**To-do item**
Report each line of the listing that contains the string "poils". Matching is case-sensitive.

Segment Start: Entries supplied

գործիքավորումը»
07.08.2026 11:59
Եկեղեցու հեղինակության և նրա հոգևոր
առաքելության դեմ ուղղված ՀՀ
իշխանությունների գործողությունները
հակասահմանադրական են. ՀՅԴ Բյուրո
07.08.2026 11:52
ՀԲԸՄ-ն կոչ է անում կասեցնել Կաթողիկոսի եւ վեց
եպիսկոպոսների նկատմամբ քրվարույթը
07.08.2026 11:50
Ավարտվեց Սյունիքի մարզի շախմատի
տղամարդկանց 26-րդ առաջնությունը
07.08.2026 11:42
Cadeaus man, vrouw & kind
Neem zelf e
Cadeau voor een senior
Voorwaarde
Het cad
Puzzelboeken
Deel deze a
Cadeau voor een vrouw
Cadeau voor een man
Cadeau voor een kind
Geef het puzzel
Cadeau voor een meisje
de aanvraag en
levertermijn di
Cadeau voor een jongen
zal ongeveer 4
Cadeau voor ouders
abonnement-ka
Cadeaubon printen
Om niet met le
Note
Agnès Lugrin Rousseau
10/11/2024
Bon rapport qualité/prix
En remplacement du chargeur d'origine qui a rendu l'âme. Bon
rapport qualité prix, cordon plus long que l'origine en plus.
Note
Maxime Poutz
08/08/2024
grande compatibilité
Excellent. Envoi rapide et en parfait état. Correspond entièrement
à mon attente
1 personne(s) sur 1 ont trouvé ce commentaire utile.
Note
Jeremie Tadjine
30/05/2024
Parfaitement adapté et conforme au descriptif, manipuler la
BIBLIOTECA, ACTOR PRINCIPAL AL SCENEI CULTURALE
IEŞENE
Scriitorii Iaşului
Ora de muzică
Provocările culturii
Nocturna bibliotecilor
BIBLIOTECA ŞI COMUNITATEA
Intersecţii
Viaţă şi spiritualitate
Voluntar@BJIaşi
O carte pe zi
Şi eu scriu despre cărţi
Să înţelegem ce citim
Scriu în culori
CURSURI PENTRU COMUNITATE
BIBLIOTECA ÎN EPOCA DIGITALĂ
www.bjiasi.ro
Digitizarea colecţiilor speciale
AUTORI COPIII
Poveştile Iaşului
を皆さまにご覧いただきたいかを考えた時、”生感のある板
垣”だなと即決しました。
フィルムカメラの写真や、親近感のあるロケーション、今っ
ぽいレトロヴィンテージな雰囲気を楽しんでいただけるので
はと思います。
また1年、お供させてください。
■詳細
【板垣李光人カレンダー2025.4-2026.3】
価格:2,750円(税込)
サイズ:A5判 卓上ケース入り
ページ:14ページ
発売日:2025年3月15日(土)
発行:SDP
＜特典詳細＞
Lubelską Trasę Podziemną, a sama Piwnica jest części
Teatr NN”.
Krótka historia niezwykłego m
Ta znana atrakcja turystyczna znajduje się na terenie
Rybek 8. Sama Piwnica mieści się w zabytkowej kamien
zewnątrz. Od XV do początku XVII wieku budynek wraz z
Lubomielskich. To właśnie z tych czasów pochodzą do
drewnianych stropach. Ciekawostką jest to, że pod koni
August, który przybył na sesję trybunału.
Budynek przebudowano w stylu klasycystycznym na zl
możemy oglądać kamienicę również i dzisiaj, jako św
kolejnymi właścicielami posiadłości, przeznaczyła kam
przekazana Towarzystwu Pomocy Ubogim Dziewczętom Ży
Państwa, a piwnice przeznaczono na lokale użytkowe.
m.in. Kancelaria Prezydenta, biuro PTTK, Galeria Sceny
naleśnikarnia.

Segment End: Entries supplied
Segment Start: Entries supplied

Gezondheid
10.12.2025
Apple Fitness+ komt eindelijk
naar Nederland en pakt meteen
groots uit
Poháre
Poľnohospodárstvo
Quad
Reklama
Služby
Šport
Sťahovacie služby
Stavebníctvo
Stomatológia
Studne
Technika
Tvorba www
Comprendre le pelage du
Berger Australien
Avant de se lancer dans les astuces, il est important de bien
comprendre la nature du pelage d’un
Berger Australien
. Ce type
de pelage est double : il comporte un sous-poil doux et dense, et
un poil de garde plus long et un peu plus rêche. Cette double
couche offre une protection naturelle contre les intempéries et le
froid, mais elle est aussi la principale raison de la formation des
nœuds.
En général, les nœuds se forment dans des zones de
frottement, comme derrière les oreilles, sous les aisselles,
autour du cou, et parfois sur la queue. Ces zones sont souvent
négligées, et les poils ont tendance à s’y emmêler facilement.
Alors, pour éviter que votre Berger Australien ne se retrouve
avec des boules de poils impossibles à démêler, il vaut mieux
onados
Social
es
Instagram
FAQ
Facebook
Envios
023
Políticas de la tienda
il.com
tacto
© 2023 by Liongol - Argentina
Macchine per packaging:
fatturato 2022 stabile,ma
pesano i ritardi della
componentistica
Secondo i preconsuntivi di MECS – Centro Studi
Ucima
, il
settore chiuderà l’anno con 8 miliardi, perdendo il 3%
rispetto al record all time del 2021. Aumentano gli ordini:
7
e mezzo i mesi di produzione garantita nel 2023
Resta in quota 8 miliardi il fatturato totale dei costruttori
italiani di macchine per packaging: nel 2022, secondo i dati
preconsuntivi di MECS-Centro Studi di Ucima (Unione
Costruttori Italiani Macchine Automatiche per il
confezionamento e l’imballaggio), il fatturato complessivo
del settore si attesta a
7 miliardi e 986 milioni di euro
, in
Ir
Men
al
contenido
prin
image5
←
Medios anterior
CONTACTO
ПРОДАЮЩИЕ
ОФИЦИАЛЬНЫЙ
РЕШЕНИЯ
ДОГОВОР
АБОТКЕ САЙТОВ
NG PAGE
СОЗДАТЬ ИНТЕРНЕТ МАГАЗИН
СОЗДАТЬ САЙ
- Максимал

Segment End: Entries supplied

**Output for this exercise**
négligées, et les poils ont tendance à s’y emmêler facilement.
avec des boules de poils impossibles à démêler, il vaut mieux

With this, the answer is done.